Hawkmania

Blog Friday, July 30, 2010

Jake’s wait

College basketball practices start around the country in a little over two weeks, but the wait continues for former Hawkeye Jake Kelly.

The NCAA has yet to rule on whether it will grant Kelly a hardship waiver that would allow him to compete at Indiana State this season. Indiana State officials were hopeful to have the matter cleared up by now but twice the NCAA has requested additional information from the Missouri Valley Conference school about a situation it considers precedent setting.

Kelly left Iowa following an honorable mention all-Big Ten season last year, one of four players to leave the Hawkeye program in late March. He cited his mother’s death in June, 2008, and a desire to move to closer to his father’s Terre Haute, Ind., home as reasons for leaving.

That reasoning remains at the center of Kelly’s request to the NCAA to allow him to forego the standard that forces transfers to sit out one year after transferring from institution to another.

Joel McMullen, an assistant athletic director for compliance at Indiana State, told the Terre Haute Tribune-Star that the NCAA is proceding with caution as it reviews the Kelly case.

“The facts in this case are unique. With the timing of things, it is a precedent setter. They want all the points clear before they make a precedent-setting ruling,” McMullen told the publication.
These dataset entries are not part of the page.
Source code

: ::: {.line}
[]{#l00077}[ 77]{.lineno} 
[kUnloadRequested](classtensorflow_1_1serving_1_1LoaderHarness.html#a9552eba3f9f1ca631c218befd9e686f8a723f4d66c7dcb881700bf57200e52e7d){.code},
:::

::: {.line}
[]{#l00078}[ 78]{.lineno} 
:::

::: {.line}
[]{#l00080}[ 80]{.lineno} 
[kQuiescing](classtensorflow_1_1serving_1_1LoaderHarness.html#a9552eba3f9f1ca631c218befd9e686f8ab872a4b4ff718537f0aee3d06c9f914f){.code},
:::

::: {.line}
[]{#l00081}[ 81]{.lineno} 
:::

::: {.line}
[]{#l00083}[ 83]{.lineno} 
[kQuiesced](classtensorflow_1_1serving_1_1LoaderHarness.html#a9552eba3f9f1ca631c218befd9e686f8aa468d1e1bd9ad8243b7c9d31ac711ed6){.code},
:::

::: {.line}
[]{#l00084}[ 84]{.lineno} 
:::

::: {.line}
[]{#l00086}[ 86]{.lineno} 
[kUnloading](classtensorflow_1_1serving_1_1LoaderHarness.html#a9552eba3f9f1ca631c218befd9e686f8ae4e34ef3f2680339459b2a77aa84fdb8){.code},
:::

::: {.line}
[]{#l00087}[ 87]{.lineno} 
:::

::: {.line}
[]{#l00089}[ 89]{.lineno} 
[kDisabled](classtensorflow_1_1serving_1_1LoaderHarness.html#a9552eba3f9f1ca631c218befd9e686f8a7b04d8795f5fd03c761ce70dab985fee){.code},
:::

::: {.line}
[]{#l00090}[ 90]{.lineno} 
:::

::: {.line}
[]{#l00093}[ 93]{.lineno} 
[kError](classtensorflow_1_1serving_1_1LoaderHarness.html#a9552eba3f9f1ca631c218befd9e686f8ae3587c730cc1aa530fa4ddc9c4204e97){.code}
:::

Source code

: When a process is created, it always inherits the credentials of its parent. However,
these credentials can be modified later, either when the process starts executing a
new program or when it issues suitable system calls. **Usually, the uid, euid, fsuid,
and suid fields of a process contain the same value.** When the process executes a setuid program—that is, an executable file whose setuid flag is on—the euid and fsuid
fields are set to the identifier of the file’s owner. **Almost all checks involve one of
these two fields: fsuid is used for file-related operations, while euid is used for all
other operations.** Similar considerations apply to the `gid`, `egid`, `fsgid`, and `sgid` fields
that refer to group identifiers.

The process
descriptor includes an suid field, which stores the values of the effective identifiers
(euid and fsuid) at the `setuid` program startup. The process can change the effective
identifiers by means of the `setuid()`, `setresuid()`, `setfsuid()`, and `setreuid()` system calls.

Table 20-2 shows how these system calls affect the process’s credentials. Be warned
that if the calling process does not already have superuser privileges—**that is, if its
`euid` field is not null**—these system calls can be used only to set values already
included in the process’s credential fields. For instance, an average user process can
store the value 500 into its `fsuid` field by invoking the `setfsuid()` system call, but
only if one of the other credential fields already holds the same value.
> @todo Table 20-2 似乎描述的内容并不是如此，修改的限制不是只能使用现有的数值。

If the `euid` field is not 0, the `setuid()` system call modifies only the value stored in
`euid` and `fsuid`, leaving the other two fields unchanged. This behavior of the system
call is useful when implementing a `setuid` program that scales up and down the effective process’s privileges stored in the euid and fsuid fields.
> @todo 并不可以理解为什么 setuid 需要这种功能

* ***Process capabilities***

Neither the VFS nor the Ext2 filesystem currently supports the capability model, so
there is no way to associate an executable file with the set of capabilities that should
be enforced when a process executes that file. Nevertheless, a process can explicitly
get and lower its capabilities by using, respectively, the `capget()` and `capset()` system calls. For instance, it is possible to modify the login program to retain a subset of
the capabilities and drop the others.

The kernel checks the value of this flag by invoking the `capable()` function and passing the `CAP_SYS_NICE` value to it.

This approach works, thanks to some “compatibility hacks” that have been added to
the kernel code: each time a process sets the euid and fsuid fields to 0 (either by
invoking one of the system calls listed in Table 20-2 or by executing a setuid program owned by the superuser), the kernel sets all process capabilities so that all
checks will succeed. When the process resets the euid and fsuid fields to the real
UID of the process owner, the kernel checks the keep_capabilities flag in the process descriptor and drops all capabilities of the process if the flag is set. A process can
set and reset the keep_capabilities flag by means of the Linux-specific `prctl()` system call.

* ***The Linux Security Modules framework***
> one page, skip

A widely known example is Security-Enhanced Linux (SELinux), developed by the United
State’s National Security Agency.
One of the things the NCAA is weighing is if too much time had passed between the time of the death of Kelly’s mother and his decision to transfer.

If the NCAA does not rule in Kelly’s favor, he has a redshirt year available that would allow him to retain two years of eligibility for the Sycamores.

Kelly averaged 11.6 points and 3.1 assists last season for the Hawkeyes.

2 Responses to “Jake’s wait”

  1. John Ripslinger Says:

    I hope he gets it but won’t be surprised if he doesn’t. I wish him well.

  2. Anonymous Says:

    He’s going to have to sit for a year, and he should. The NCAA won’t want to set a precedent and allow a player a whole year to decide to transfer.

    The truth is, if Jake wanted to ‘be closer to home’ after his mother’s death, he would have went back to Indiana in the summer of ‘08. Meaning, the real reason he left has more to do with all the negativity surrounding the program, the losses, the caliber of recruits coming in (relative to the rest of the Big Ten).